• DESCRIZIONE DEL COMPITO
Rispondi a queste domande sul testo mostrato qui sotto:
1. Che cosa risponde Amos la prima volta che il Signore gli chiede che cosa vede?
2. Che cosa vede Amos quando gli viene rivolta di nuovo la domanda?
3. Nelle visioni profetiche di quali profeti compare specialmente il "racconto per immagini"?

• TESTO MOSTRATO
◆ ◆ ◆
Il Signore mi disse: Che cosa vedi, Amos?
Io risposi: un filo a piombo. Il Signore mi disse:
Ecco sto per porre un filo a piombo all’interno del mio popolo, Israele:
non gli perdonerò più. (…) Egli domandò: Che vedi Amos?
Io risposi: Un canestro di frutta matura.
Il Signore mi disse: È maturata la fine
per il mio popolo Israele, non gli perdonerò più. (…)
(Amos, 7,8; 8,1.2)
Nella Bibbia compare una modalità particolare di “racconto per immagini”, specialmente all’interno delle visioni profetiche di Geremia e di Ezechiele. Basta rileggerle per poter individuare alcuni caratteri di questa forma di narrazione che possiamo collocare a metà strada fra il concetto/fenomeno linguistico di “segno” e quello di “emblema”.
◆ ◆ ◆
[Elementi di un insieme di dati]
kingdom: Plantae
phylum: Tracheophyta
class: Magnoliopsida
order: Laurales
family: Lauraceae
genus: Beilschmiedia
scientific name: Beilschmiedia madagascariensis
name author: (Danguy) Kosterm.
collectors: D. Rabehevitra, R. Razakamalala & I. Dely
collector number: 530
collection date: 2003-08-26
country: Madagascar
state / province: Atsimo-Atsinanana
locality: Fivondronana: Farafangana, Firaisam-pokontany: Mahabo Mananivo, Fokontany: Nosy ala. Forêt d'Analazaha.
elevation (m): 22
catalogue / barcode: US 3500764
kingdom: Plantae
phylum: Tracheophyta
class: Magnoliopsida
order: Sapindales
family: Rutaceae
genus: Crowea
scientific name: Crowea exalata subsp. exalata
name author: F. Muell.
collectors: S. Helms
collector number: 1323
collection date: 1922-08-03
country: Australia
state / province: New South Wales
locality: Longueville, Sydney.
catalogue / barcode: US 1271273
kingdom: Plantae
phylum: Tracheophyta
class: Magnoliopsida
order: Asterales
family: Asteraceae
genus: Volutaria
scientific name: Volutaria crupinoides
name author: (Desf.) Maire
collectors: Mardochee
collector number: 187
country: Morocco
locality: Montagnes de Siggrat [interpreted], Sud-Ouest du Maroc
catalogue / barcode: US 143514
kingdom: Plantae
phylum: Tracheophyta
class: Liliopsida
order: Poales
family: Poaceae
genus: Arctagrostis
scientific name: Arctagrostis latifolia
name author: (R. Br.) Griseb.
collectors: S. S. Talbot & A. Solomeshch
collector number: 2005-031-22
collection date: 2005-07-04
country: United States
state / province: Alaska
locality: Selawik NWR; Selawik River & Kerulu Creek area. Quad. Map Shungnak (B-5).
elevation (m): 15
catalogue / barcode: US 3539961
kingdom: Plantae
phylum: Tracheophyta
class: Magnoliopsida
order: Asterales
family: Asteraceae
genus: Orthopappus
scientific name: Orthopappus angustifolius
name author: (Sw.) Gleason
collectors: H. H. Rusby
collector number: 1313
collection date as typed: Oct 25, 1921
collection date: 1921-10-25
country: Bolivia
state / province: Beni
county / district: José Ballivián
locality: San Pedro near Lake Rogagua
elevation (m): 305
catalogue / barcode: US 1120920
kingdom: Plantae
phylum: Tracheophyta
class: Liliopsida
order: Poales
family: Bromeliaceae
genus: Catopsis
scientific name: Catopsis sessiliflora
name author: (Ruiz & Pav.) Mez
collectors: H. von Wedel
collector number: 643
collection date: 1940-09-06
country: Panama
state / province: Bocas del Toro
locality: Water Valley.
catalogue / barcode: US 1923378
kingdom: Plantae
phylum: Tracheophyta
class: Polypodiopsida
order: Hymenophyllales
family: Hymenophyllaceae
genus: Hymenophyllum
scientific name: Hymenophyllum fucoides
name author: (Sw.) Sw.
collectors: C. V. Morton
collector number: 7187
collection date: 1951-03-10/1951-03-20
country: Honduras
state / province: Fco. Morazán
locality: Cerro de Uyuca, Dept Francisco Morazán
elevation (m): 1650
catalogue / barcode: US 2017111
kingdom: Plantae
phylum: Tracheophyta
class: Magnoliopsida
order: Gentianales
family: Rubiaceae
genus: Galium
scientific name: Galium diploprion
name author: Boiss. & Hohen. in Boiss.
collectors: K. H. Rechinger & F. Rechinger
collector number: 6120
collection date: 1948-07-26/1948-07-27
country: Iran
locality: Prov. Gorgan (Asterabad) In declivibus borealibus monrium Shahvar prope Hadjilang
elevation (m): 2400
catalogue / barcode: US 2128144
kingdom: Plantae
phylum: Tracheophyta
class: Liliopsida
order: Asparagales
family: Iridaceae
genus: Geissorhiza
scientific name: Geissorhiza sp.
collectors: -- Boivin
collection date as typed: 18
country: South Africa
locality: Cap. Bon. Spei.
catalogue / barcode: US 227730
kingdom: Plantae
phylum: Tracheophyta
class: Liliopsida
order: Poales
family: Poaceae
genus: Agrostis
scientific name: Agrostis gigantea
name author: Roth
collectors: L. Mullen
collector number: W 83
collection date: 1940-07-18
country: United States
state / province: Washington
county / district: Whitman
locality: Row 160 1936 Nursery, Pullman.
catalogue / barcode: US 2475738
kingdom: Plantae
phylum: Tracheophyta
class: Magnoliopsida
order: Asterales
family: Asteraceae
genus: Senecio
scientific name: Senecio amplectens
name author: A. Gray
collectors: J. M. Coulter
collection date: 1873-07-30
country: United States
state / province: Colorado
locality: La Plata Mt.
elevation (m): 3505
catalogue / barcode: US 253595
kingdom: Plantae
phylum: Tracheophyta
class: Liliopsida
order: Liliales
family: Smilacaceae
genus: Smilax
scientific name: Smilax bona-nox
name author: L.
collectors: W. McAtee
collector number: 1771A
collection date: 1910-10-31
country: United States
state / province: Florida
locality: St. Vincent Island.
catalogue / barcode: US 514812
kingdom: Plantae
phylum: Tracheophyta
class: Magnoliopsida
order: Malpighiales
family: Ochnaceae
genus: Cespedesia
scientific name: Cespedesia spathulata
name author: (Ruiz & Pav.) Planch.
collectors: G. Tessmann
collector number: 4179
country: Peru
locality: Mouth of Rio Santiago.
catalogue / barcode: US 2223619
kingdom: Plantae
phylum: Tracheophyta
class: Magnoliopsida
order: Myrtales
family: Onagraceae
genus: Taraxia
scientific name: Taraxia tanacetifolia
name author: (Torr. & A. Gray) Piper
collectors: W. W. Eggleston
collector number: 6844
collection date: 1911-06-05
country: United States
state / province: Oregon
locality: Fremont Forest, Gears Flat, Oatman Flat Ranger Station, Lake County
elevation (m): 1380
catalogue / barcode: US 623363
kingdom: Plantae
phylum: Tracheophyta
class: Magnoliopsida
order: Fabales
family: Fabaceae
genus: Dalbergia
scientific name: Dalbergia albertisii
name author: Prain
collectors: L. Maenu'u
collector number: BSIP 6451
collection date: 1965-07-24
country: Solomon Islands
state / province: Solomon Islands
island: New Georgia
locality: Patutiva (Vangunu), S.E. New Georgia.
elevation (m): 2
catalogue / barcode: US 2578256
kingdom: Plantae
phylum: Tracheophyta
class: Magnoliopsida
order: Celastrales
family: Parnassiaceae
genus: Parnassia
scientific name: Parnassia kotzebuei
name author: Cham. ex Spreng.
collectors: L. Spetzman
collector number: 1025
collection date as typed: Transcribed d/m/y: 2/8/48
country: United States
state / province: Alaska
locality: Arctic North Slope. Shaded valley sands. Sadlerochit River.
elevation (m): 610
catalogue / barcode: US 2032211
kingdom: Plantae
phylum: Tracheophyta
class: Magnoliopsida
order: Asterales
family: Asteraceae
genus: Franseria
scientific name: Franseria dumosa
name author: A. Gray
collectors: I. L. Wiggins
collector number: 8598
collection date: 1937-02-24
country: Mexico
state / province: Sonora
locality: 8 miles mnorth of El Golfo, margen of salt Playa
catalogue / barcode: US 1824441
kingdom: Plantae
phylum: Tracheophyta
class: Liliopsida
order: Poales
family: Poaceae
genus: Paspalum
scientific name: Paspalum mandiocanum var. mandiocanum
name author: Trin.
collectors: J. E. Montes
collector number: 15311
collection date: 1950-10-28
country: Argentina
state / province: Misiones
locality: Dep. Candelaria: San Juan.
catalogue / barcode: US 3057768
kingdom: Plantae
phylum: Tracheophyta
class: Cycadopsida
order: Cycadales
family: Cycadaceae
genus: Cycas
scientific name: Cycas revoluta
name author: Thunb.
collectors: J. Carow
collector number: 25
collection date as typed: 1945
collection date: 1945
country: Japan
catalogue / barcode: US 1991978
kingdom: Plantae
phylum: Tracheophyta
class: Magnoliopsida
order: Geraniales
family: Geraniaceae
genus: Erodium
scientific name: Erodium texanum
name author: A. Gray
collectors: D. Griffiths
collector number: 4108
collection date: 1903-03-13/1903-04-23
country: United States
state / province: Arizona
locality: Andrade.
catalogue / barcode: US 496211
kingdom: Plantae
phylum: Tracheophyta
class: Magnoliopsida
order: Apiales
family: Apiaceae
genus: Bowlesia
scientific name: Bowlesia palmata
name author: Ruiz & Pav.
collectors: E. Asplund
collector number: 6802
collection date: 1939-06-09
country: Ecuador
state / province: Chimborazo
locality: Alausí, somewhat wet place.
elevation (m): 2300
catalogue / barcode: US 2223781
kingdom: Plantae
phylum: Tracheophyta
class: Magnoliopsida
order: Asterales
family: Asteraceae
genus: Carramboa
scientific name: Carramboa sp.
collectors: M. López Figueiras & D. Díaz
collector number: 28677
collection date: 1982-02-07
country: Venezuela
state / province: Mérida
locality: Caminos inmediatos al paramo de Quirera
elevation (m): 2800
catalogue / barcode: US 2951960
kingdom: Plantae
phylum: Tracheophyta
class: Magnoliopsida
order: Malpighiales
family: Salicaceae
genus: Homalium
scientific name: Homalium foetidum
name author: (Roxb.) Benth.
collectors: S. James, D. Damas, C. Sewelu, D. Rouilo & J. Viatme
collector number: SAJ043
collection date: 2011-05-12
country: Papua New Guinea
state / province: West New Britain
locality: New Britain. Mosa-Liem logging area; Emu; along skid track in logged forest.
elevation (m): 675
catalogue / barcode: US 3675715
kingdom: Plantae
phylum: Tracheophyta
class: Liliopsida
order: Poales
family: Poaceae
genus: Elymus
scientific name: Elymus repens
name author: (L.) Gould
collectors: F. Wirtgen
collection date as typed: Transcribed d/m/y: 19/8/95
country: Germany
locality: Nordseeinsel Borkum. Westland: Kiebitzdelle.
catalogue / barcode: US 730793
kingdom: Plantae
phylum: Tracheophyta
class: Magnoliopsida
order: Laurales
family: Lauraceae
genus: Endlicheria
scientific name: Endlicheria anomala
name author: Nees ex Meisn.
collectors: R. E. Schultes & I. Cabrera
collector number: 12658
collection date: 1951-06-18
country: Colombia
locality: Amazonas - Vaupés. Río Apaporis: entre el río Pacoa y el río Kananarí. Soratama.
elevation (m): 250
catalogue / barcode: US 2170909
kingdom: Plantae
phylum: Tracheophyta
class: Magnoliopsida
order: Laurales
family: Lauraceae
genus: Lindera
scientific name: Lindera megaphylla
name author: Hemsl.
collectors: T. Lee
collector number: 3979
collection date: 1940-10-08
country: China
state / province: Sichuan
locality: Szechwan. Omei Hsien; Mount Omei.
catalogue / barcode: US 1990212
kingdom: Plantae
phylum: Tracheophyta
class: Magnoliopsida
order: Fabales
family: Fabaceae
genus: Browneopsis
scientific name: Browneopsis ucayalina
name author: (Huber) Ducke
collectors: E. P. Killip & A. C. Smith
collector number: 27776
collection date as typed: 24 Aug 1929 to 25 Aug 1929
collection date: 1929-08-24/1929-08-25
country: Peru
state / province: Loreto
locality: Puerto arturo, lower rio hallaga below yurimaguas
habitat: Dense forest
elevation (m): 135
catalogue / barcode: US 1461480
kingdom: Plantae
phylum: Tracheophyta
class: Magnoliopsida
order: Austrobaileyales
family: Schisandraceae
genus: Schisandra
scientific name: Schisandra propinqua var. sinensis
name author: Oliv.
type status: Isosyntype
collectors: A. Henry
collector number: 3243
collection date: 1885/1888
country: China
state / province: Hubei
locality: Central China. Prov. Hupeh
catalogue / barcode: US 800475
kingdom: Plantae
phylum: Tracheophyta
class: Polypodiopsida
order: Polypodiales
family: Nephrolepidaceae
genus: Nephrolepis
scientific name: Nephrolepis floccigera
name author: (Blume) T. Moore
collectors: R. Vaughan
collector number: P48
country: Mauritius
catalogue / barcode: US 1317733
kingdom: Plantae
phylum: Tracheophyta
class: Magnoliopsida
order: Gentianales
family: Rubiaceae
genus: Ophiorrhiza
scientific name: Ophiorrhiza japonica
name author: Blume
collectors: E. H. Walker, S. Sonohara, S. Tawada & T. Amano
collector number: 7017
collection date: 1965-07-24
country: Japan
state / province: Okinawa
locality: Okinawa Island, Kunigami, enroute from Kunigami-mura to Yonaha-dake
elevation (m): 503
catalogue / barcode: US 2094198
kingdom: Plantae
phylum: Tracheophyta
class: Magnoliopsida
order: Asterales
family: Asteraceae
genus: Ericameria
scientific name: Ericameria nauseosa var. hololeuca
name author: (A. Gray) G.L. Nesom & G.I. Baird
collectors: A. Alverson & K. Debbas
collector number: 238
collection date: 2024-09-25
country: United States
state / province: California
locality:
◆ ◆ ◆
• ESITO DEL COMPITO
1. Un filo a piombo.
2. Un canestro di frutta matura.
3. Geremia ed Ezechiele.